VEFA
VEFA
Sözünde durmak, vadettiklerini yerine getirmek, sözüne sadık kalmak.
Vefa, başta Cenab-ı Hak olmak üzere aile, akraba, yakınlar, dostlar, arkadaşlar ve bütün varlık âlemiyle emanet ve sadakat temelli bir münasebet kurmaktır. Vefa, sözüne sadık kalmak ve onu muhafaza etmek için cehd ü gayret göstermektir. Söz ile özün doğru ve birbiriyle uyumlu olmasına dikkat etmektir.
Vefa; doğrunun, doğruluğun ve adaletin kardeşidir. Vefanın zıddı; “Ğadr” ise, yalanın, yalancılığın ve zulmün kardeşidir.
Vefakârlık ve kadirşinaslık imandandır. Vefasızlık, nifak alametidir. Bu sebeple Mümin vefalıdır, vefalı olmak zorundadır.
Vefasız; sevgisi geçici olan, sevgisine, dostluğuna bağlı olmayan, onları çabuk unutan.

Yapılacak iş:
Vefa üzerine olan metne göre şu soruları yanıtlayın:
1. Vefanın zıddı olarak hangi kelime veriliyor?
2. Vefasızlık neyin alameti sayılıyor?
3. Vefa hangi üç şeyin kardeşi olarak tanımlanıyor?
Kayıtlar, metinden ayrı bir malzemedir.

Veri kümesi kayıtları
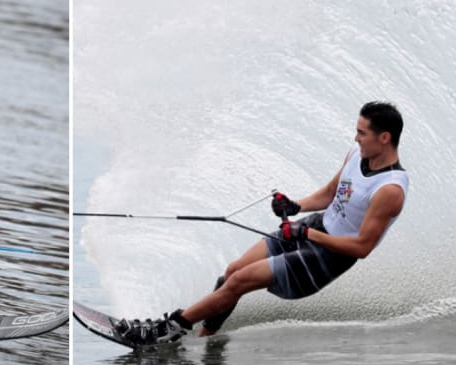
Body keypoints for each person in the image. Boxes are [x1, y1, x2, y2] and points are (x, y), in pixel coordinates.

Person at [117, 101, 409, 346]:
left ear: (384, 137)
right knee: (232, 272)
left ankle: (164, 330)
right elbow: (329, 194)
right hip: (316, 226)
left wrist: (306, 233)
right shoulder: (356, 154)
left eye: (362, 133)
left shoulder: (390, 190)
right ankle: (205, 337)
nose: (356, 138)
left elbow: (361, 247)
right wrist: (296, 206)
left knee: (241, 281)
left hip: (329, 257)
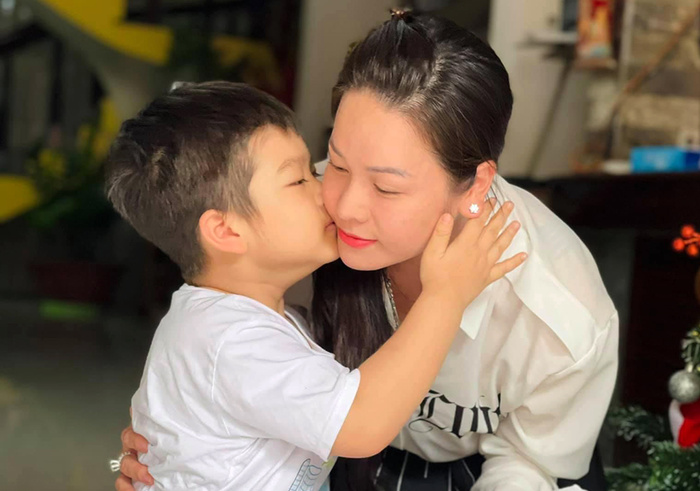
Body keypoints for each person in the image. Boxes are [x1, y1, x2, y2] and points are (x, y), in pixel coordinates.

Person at [117, 11, 618, 491]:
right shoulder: (290, 219)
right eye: (335, 163)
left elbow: (530, 464)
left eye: (386, 187)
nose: (343, 205)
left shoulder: (562, 311)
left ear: (476, 184)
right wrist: (182, 437)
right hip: (350, 458)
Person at [106, 81, 524, 491]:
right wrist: (446, 295)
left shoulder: (245, 325)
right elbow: (361, 425)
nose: (325, 191)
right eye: (299, 180)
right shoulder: (231, 342)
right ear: (226, 231)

Görevin çözümü:
1. Ğadr.
2. Nifakın.
3. Doğrunun, doğruluğun ve adaletin.